The Skanner News
- Type: Weekly newspaper
- Founder(s): Bernard V. Foster, Bobbie Dore Foster
- Publisher: Bernard V. Foster
- Editor: Bobbie Dore Foster
- Founded: October 1975
- Ceased publication: January 2026
- Language: English
- Headquarters: Portland, Oregon
- Circulation: 75,000 (peak)
- ISSN: 1543-6357
- OCLC number: 12566075
- Website: Official website
- Free online archives: University of Oregon Libraries

= The Skanner =

Newspaper in Portland, Oregon

The Skanner or The Skanner News was an African-American newspaper covering the Pacific Northwest of the United States. Its head office was in Portland, Oregon and it formerly had an office in Seattle, Washington. Founded in 1975, its circulation peaked in the 1990s. It discontinued its regular print publication in 2020, shifting to an online-only format before ceasing operations in 2026. The major state newspaper, The Oregonian, has published items from The Skanner on its website OregonLive.com.

==History==

Bernard "Bernie" Foster and his wife Bobbie Dore Foster started the paper in 1975. Bernard Foster had worked at The Facts in Seattle while studying at the University of Washington; while attending a Portland Trail Blazers game, he and some friends realized that Portland did not have a newspaper aimed at African-American readers. Inspired by the teachings of Martin Luther King Jr., he and his wife moved to Portland and founded The Skanner. Bernard Foster became part-owner of the Northwest Dispatch in Tacoma, Washington in 1985. A Seattle edition known as the Seattle Skanner was first published in 1981 before being merged back into the Portland edition; at least one attempt was made to relaunch it in 1990, but it was ultimately combined back into a single publication.

Bernie Foster served as secretary of the West Coast Black Publishers Association as early as 1983. In 1992, Foster, then president of the organization, announced a deal with Nordstrom to spend $220,000 on advertising in 20 Black papers in the west.

In 1989, The Skanner began campaigning for the renaming of Portland's Union Avenue to Martin Luther King Boulevard. The campaign was successful. In 1990, a fire destroyed a warehouse owned by The Skanner, causing $28,000 in damages. The cause was determined as arson.

Circulation of The Skanner peaked in the 1990s at around 75,000 print editions. The paper was also one of the first local outlets to create a website.

In 1997, the newspaper's headquarters were moved to a former funeral home at 415 N Killingsworth St. in the Humboldt neighborhood of North Portland. The building is now known as the "Skanner Building". In 2009, the owners installed security cameras to monitor an adjacent hot spot of drug deals and shootings, and made sure loiterers knew they were being watched. When crime went down by 50 percent, cops credited the decline in part to the paper's vigilance.
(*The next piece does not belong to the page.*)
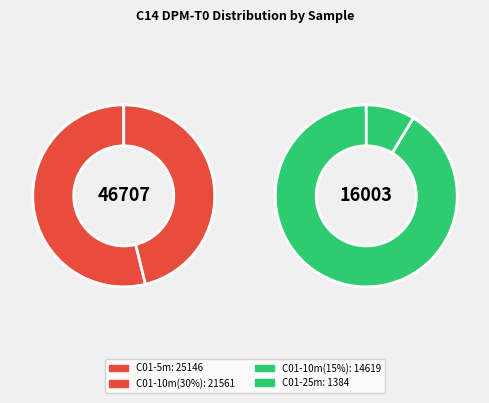

What is the total percentage of C01-5m and C01-25m?

42.3%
Starting in 2012, The Skanner displayed a solar meter to chart the energy it was harnessing from the extensive banks of solar cells the owners had installed on the roof and awning of their headquarters building.

In early 2020, the media organization stopped publishing regular print editions, but continued to publish online. In 2023, the newspaper sold its office building and all of its contents, noting that their employees were able to work remotely. In January 2026, The Skanner ceased operations entirely, with the final digital edition dated January 7, 2026. The Fosters were still involved in the business, and Bobbie Foster cited the shift of advertising dollars to social media platforms as the reason for the closure. The Oregon Historical Society has copies of most of The Skanners print editions and a free-to-use collection of photographs from the paper.

== Legacy ==
Following the paper's closure in 2026, a retail store at the Portland International Airport was named "The Skanner News" in the paper's honor.